At a press conference in Accra yesterday it disclosed that it would soon communicate to the police and the general public when it will embark on the intended demonstration.
It said although the President had intervened despite a court order restraining them from undertaking the demonstration, they would not heed the President’s intervention because it amounted to subversion of the Constitution.
Mr Godfred Dame, Head of Legal Affairs of AFAG, who disclosed this at the press conference described the President’s call on the police to provide demonstrators with protection to embark on their demonstration as amounting to trying to gain political capital “even at the real risk of subverting the Constitution and the rule of law.”
Explaining why the alliance was calling the President’s action as an act of subversion, he explained that as required by law, the alliance duly notified the police of its intention to embark on demonstration on July 2, 2009, but the police came up with a litany of excuses to prohibit it from exercising their constitutional rights.
He said on June 26, 2009 the Attorney General sought an ex part motion order at a High Court, restraining AFAG from demonstrating.
He added that, however, on the afternoon of the same day, the President through the Ministry of Information, called on the police to protect the protesters even though a court had restrained the AFAG from demonstrating.
Mr Dame commended the President for the directive but said “we would respectively like to point out that what the President purported to do is completely unlawful and has the propensity to undermine the spirit and letter of the Constitution”.

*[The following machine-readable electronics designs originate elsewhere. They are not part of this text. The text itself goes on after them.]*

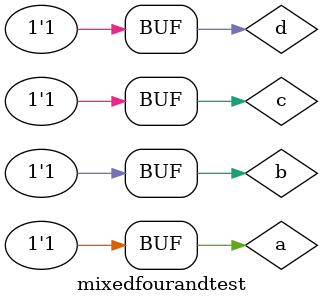
<source format=v>
`timescale 1ns / 1ps


module mixedfourandtest;

	// Inputs
	reg a;
	reg b;
	reg c;
	reg d;

	// Outputs
	wire f;

	// Instantiate the Unit Under Test (UUT)
	mixedfourand uut (
		.a(a), 
		.b(b), 
		.c(c), 
		.d(d), 
		.f(f)
	);

	initial begin
		// Initialize Inputs
		a = 0;		b = 0;		c = 0;		d = 0;
		#10 a = 1;		b = 1;		c = 1;		d = 1;
		#10 a = 1;		b = 0;		c = 1;		d = 1;
		#10 a = 1;		b = 1;		c = 0;		d = 1;
		#10 a = 1;		b = 1;		c = 1;		d = 0;
		#10 a = 1;		b = 1;		c = 1;		d = 1;
	end
      
endmodule


</source>
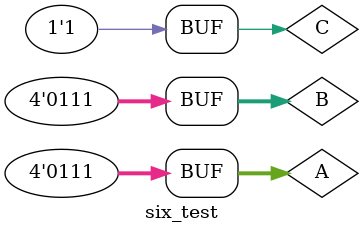
<source format=v>
`timescale 1ns / 1ps


module six_test;

	// Inputs
	reg [3:0] A;
	reg [3:0] B;
	reg C;

	// Outputs
	wire [3:0] F;
	wire COUT;

	// Instantiate the Unit Under Test (UUT)
	six uut (
		.A(A), 
		.B(B), 
		.C(C), 
		.F(F), 
		.COUT(COUT)
	);

	initial begin
		// Initialize Inputs
		A = 0;
		B = 0;
		C = 0;

		// Wait 100 ns for global reset to finish
		#100;
		A=0000; B=0000; C=0;
		
		#100;
		A=0011; B=0110; C=0;
		
		#100;
		A=1100; B=0110; C=0;
		
		#100;
		A=1000; B=0111; C=0;
		
		#100;
		A=1111; B=1111; C=0;
		
		#100;
		A=0000; B=0000; C=1;		
		
		#100;
		A=0011; B=0110; C=1;
				
		#100;
		A=1000; B=0111; C=1;
		
		#100;
		A=1111; B=1111; C=1;		
		// Add stimulus here

	end
      
endmodule


</source>
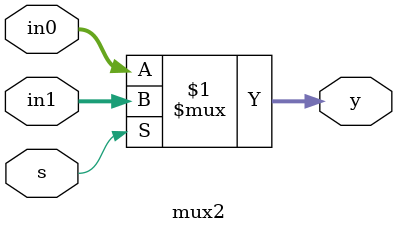
<source format=sv>
`timescale 1ns / 1ps


module mux2( input logic s, input logic [3:0] in1, in0, output logic [3:0] y );
    assign y = s ? in1 : in0;
endmodule

</source>
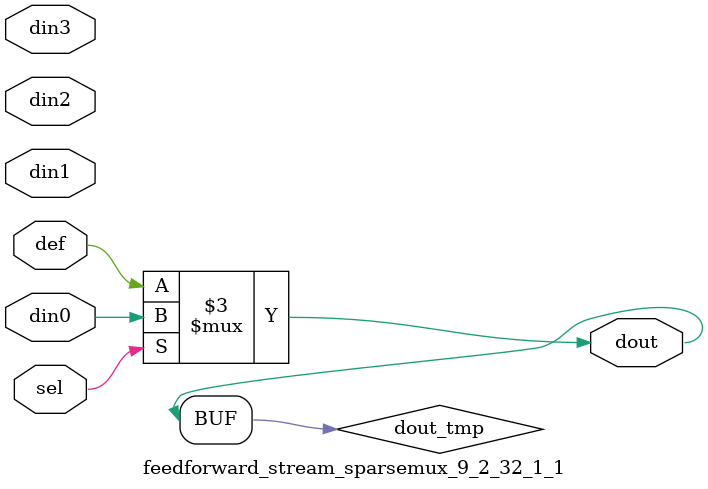
<source format=v>
`timescale 1ns / 1ps

module feedforward_stream_sparsemux_9_2_32_1_1 (din0,din1,din2,din3,def,sel,dout);

parameter din0_WIDTH = 1;

parameter din1_WIDTH = 1;

parameter din2_WIDTH = 1;

parameter din3_WIDTH = 1;

parameter def_WIDTH = 1;
parameter sel_WIDTH = 1;
parameter dout_WIDTH = 1;

parameter [sel_WIDTH-1:0] CASE0 = 1;

parameter [sel_WIDTH-1:0] CASE1 = 1;

parameter [sel_WIDTH-1:0] CASE2 = 1;

parameter [sel_WIDTH-1:0] CASE3 = 1;

parameter ID = 1;
parameter NUM_STAGE = 1;



input [din0_WIDTH-1:0] din0;

input [din1_WIDTH-1:0] din1;

input [din2_WIDTH-1:0] din2;

input [din3_WIDTH-1:0] din3;

input [def_WIDTH-1:0] def;
input [sel_WIDTH-1:0] sel;

output [dout_WIDTH-1:0] dout;



reg [dout_WIDTH-1:0] dout_tmp;


always @ (*) begin
(* parallel_case *) case (sel)
    
    CASE0 : dout_tmp = din0;
    
    CASE1 : dout_tmp = din1;
    
    CASE2 : dout_tmp = din2;
    
    CASE3 : dout_tmp = din3;
    
    default : dout_tmp = def;
endcase
end


assign dout = dout_tmp;



endmodule

</source>
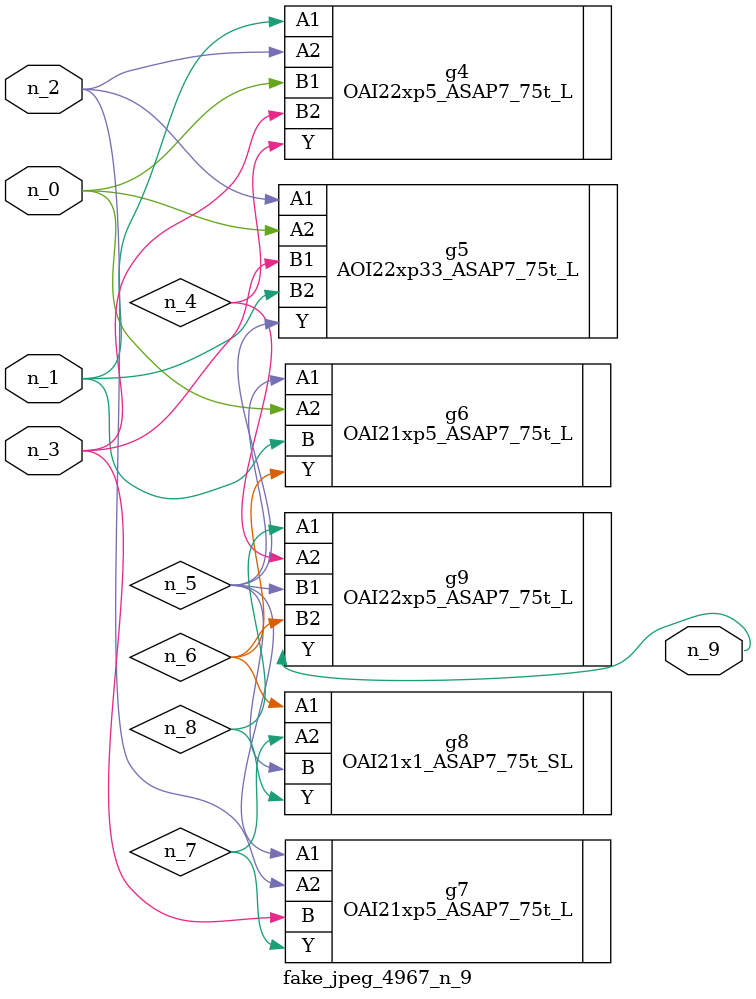
<source format=v>
module fake_jpeg_4967_n_9 (n_0, n_3, n_2, n_1, n_9);

input n_0;
input n_3;
input n_2;
input n_1;

output n_9;

wire n_4;
wire n_8;
wire n_6;
wire n_5;
wire n_7;

OAI22xp5_ASAP7_75t_L g4 ( 
.A1(n_1),
.A2(n_2),
.B1(n_0),
.B2(n_3),
.Y(n_4)
);

AOI22xp33_ASAP7_75t_L g5 ( 
.A1(n_2),
.A2(n_0),
.B1(n_3),
.B2(n_1),
.Y(n_5)
);

OAI21xp5_ASAP7_75t_L g6 ( 
.A1(n_5),
.A2(n_0),
.B(n_1),
.Y(n_6)
);

OAI21x1_ASAP7_75t_SL g8 ( 
.A1(n_6),
.A2(n_7),
.B(n_5),
.Y(n_8)
);

OAI21xp5_ASAP7_75t_L g7 ( 
.A1(n_5),
.A2(n_2),
.B(n_3),
.Y(n_7)
);

OAI22xp5_ASAP7_75t_L g9 ( 
.A1(n_8),
.A2(n_4),
.B1(n_5),
.B2(n_6),
.Y(n_9)
);


endmodule
</source>
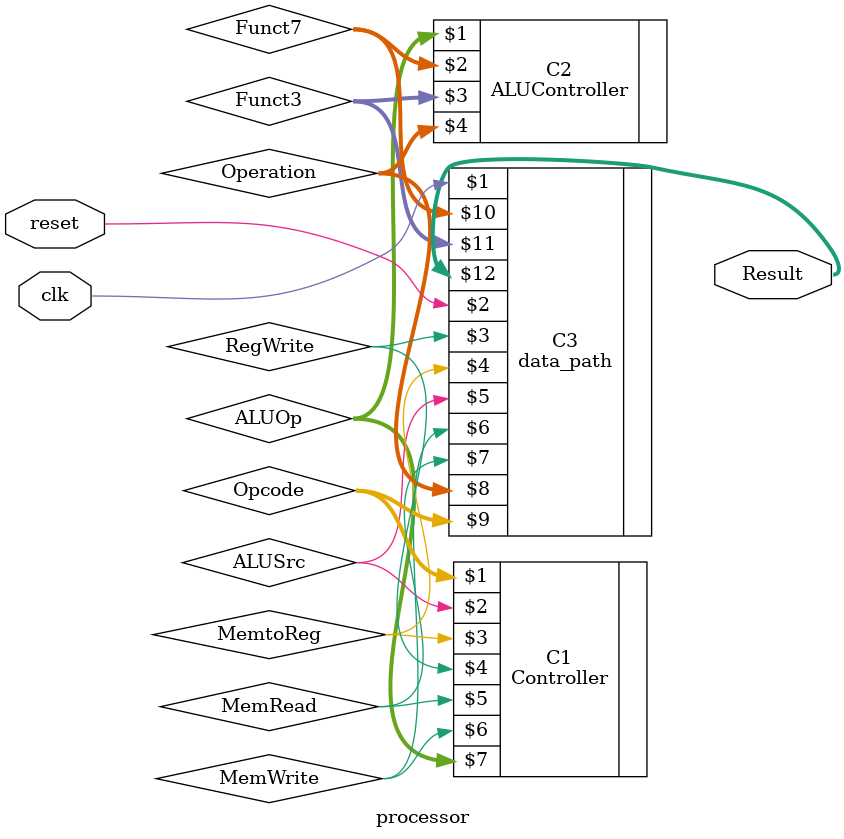
<source format=v>
module processor(clk, reset, Result);

    input clk, reset; 
    
    output [31:0] Result;
    
    wire  ALUSrc, MemtoReg, RegWrite, MemRead, MemWrite;
    wire [6:0] Opcode, Funct7;
    wire [1:0] ALUOp;
    wire [2:0] Funct3;
    wire [3:0] Operation;
    
                    // Opcode, ALUSrc, MemtoReg, RegWrite, MemRead, MemWrite, ALUOp
    Controller      C1(Opcode, ALUSrc, MemtoReg, RegWrite, MemRead, MemWrite, ALUOp);
    
                    // ALUOp, Funct7, Funct3, Operation
    ALUController   C2(ALUOp, Funct7, Funct3, Operation);
    
                    // clk, reset, reg_write, mem2reg, alu_src, mem_write, 
    data_path       C3(clk, reset, RegWrite,  MemtoReg, ALUSrc, MemWrite, 
    
                    // mem_read, alu_cc,    opcode, funct7, funct3, alu_result
                       MemRead,  Operation, Opcode, Funct7, Funct3, Result);
endmodule

</source>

“We seriously deprecate the attempt by his Excellency the President to reserve unto himself the prerogative of either approving or disapproving the exercise of a citizen’s fundamental human rights which is an inalienable rights and specifically enshrined in the Constitution”, he added.
He explained that the effect of what the President had done was that he had rendered the exercise of a citizen’s rights subject to his pleasure, fiat or official permission.
According to Mr Dame, the alliance had now found an explanation to the recent arbitrary arrest, curtailment of citizen’s freedom of movement and other fundamental human rights, because “the pleasure of the President is what dictates whether a citizen can exercise these fundamental human rights or not”.
He said as law abiding citizens, members of the alliance had faith in the rule of law and due process and would consequently respect the orders of a court of competent jurisdiction.
A member of the group, Ms Frances Asiam, expressed worry that the President who was briefed daily about the security situation in the country would act as if he did not know that his principal legal advisor, the Attorney General, had sought a court order to restrain the members of the alliance from embarking on demonstration.